Bei noch laufenden Verträgen ergibt sich mit dem jetzt erfolgenden Widerruf die Rechtsfolge, dass (rückwirkend auf den Zeitpunkt der widerrufenen Prolongationsvereinbarung) die Bank nur einen Anspruch auf Rückzahlung des Darlehens hat
Es hat dann auch in derartigen Fällen eine Rückabwicklungsberechnung zu erfolgen, nämlich auf den Zeitpunkt, auf den der ausgesprochene Widerruf zurückwirkt und das ist das Ende der (ersten) Zinsbindungsfrist des ursprünglichen Darlehens bzw. das Endes der ersten darin vereinbarten Zinsbindungsphase.

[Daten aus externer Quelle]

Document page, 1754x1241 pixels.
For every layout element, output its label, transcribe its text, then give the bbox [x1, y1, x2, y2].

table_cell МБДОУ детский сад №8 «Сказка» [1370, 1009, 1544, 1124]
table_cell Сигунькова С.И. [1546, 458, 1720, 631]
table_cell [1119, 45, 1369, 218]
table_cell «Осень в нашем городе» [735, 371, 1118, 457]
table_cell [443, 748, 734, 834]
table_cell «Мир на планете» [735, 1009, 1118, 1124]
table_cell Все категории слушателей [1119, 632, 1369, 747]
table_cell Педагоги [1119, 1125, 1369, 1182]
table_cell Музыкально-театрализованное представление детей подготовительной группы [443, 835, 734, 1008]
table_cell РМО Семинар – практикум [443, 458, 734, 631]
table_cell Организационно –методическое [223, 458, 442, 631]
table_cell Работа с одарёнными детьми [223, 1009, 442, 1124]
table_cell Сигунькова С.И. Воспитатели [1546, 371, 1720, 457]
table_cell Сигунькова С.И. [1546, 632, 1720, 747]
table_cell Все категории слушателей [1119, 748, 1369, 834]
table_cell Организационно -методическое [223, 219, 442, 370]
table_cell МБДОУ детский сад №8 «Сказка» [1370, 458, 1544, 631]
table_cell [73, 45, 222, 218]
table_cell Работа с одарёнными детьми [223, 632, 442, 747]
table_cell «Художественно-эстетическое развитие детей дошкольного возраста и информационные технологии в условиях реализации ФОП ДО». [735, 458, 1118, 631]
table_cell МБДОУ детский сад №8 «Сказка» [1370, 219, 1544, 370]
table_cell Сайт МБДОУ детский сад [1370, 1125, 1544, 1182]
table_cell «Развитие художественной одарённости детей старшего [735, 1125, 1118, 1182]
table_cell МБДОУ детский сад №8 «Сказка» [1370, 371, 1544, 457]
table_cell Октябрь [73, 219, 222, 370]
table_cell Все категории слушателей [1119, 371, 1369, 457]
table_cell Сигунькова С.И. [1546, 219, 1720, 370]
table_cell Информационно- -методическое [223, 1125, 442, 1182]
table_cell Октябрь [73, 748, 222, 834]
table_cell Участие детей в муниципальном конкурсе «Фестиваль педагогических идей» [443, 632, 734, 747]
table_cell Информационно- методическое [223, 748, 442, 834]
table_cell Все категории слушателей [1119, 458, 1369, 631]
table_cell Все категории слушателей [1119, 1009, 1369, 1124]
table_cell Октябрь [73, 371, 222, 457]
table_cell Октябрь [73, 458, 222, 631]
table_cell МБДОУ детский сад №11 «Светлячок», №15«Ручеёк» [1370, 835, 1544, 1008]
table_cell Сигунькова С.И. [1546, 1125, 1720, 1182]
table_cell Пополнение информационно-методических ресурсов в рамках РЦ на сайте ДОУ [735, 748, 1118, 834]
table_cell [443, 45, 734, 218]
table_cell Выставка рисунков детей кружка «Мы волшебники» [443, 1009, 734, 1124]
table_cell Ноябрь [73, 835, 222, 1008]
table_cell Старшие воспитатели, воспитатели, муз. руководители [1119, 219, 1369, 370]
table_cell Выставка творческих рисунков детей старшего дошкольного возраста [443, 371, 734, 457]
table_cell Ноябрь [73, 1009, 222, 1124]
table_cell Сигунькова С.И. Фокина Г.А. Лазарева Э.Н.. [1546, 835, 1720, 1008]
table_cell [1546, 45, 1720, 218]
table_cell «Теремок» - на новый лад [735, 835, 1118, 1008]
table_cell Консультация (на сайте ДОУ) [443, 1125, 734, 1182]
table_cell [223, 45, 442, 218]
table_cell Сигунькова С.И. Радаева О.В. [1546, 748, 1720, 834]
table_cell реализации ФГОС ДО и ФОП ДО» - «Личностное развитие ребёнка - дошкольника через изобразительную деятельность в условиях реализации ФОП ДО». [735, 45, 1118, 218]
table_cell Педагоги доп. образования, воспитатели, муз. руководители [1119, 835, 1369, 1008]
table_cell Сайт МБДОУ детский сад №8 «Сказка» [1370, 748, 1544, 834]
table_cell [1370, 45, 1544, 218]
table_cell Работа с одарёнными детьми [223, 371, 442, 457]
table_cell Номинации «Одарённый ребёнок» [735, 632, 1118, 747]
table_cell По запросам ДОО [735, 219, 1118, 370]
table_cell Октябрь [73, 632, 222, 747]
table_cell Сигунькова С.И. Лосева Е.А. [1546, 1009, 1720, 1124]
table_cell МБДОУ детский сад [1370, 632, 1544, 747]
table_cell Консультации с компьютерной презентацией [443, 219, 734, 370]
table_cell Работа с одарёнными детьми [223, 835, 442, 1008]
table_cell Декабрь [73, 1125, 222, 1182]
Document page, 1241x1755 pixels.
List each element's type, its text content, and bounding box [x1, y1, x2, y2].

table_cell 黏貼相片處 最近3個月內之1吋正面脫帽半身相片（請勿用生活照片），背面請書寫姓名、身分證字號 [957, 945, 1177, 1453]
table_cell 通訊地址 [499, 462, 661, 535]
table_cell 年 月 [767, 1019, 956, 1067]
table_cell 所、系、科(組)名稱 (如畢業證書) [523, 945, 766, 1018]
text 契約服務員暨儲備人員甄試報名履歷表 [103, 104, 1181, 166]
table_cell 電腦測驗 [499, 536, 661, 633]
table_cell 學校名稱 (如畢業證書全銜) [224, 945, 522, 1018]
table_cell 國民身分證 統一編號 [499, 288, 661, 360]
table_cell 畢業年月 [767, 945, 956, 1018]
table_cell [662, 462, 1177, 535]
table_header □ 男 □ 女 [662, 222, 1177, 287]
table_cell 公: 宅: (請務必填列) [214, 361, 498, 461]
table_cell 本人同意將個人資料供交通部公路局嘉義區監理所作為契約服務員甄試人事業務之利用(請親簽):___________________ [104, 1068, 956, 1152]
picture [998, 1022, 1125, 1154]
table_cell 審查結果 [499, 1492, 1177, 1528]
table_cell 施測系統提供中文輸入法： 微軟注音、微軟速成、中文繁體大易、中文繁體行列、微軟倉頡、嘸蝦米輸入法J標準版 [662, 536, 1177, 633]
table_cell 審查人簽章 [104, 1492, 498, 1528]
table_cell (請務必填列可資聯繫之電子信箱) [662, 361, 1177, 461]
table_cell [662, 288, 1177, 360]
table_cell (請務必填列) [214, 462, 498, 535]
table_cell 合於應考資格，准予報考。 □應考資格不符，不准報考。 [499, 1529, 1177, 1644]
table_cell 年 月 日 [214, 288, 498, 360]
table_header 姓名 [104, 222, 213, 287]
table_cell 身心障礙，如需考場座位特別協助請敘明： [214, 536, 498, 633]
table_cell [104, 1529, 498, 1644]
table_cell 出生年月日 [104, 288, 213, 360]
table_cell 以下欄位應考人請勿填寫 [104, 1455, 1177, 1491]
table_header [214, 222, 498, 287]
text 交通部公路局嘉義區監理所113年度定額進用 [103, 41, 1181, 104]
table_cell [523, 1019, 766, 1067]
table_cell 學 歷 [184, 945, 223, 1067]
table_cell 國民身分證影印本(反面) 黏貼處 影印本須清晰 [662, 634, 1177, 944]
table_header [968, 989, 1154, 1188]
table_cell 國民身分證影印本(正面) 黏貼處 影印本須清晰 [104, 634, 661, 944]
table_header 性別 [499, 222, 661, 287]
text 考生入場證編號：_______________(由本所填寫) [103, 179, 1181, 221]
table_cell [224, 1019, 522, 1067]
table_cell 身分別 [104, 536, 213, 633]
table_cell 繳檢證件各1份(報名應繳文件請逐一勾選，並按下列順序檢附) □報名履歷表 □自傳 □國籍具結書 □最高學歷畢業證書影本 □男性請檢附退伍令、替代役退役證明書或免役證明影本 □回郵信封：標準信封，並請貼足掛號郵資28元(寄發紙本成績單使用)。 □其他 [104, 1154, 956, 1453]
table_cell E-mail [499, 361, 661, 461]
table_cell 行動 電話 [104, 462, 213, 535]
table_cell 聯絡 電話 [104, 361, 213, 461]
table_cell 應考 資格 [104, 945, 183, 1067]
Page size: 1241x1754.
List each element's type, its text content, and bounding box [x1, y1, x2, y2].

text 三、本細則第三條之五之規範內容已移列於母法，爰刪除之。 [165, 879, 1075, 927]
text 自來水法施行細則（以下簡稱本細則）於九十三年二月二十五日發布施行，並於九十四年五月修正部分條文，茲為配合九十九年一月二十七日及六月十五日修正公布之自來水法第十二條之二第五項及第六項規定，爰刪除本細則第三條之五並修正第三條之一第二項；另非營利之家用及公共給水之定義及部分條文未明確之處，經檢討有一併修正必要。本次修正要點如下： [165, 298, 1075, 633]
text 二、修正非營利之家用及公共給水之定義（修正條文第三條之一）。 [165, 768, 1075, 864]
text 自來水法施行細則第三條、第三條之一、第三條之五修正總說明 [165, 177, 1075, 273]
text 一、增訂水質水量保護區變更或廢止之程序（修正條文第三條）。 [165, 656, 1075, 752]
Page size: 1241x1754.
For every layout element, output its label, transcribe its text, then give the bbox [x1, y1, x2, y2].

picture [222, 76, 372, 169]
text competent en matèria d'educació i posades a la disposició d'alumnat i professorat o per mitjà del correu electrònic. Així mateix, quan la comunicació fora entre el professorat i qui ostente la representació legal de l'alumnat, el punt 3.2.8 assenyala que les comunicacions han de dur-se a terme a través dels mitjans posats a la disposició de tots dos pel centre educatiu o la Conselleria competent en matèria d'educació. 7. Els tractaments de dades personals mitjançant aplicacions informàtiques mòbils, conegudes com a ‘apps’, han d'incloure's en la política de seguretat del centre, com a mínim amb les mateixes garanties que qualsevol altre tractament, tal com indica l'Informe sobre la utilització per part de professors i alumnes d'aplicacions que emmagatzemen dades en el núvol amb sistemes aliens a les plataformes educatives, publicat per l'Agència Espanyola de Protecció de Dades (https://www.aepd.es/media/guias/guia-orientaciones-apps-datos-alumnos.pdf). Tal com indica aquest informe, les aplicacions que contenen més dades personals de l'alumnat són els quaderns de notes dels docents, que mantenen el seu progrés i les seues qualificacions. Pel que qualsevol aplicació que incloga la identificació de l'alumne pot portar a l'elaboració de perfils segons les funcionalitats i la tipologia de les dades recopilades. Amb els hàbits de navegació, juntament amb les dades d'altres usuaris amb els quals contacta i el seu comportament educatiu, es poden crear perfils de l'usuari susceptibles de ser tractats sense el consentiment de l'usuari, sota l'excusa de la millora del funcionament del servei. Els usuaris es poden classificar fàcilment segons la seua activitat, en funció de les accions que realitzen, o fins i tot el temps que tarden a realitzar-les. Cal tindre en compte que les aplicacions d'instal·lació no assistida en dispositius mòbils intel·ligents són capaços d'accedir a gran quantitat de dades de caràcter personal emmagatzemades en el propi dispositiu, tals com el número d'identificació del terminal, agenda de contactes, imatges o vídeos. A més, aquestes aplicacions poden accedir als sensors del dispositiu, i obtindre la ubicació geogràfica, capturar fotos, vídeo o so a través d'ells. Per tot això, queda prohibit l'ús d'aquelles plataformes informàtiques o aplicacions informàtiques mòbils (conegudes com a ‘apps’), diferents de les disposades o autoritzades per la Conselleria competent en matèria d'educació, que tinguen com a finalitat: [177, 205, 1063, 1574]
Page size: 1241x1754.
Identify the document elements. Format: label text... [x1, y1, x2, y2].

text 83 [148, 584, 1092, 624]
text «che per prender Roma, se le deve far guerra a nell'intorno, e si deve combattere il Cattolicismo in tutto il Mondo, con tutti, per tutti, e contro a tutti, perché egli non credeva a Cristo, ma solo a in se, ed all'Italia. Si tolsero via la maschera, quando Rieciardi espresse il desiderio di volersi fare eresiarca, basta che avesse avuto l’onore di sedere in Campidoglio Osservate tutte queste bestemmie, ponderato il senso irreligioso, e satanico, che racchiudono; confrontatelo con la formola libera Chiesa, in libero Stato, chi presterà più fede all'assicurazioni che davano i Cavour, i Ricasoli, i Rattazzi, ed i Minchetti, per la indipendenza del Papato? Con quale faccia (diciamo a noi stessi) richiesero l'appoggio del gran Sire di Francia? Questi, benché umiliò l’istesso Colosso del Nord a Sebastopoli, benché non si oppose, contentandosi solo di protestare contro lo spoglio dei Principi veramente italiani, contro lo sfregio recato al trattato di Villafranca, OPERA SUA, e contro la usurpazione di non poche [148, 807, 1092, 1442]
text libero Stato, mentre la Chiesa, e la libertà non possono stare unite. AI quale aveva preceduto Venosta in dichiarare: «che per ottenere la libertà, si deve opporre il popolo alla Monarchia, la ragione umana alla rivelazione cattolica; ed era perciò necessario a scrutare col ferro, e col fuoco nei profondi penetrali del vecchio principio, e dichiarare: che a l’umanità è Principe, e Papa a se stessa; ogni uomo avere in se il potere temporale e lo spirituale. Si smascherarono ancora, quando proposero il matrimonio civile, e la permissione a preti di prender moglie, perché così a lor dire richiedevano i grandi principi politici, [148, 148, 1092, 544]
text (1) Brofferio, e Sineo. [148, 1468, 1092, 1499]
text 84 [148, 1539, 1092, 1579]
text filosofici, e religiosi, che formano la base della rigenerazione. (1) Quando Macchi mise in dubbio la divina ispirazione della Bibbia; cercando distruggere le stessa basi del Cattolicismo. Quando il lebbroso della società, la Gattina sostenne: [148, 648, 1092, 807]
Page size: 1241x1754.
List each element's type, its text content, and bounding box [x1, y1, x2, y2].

Der BGH führt in seinem Urteil insofern zu Recht aus, dass der Widerruf der Prolongationsvereinbarung dazu führe, dass das Darlehen „mangels wirksamer Vereinbarung neuer Konditionen“ sofort zur Rückzahlung fällig“ werde. Ab diesem Zeitpunkt besteht damit auch kein weiterer Anspruch der Bank mehr auf Zahlung von Zinsen aus dem Darlehensverhältnis. Im Hinblick auf die insofern durchzuführende Rückabwicklung dürften dann dieselben Regeln wie beim normalen Widerruf gelten, u.a. stehen dem DN dann Nutzungsentschädigungsansprüche auf die geleisteten Zins- und Tilgungsraten zu, nach der Rechtsprechung des BGH mindestens in Höhe von 5 %-Punkten über dem jeweiligen Basiszinssatz.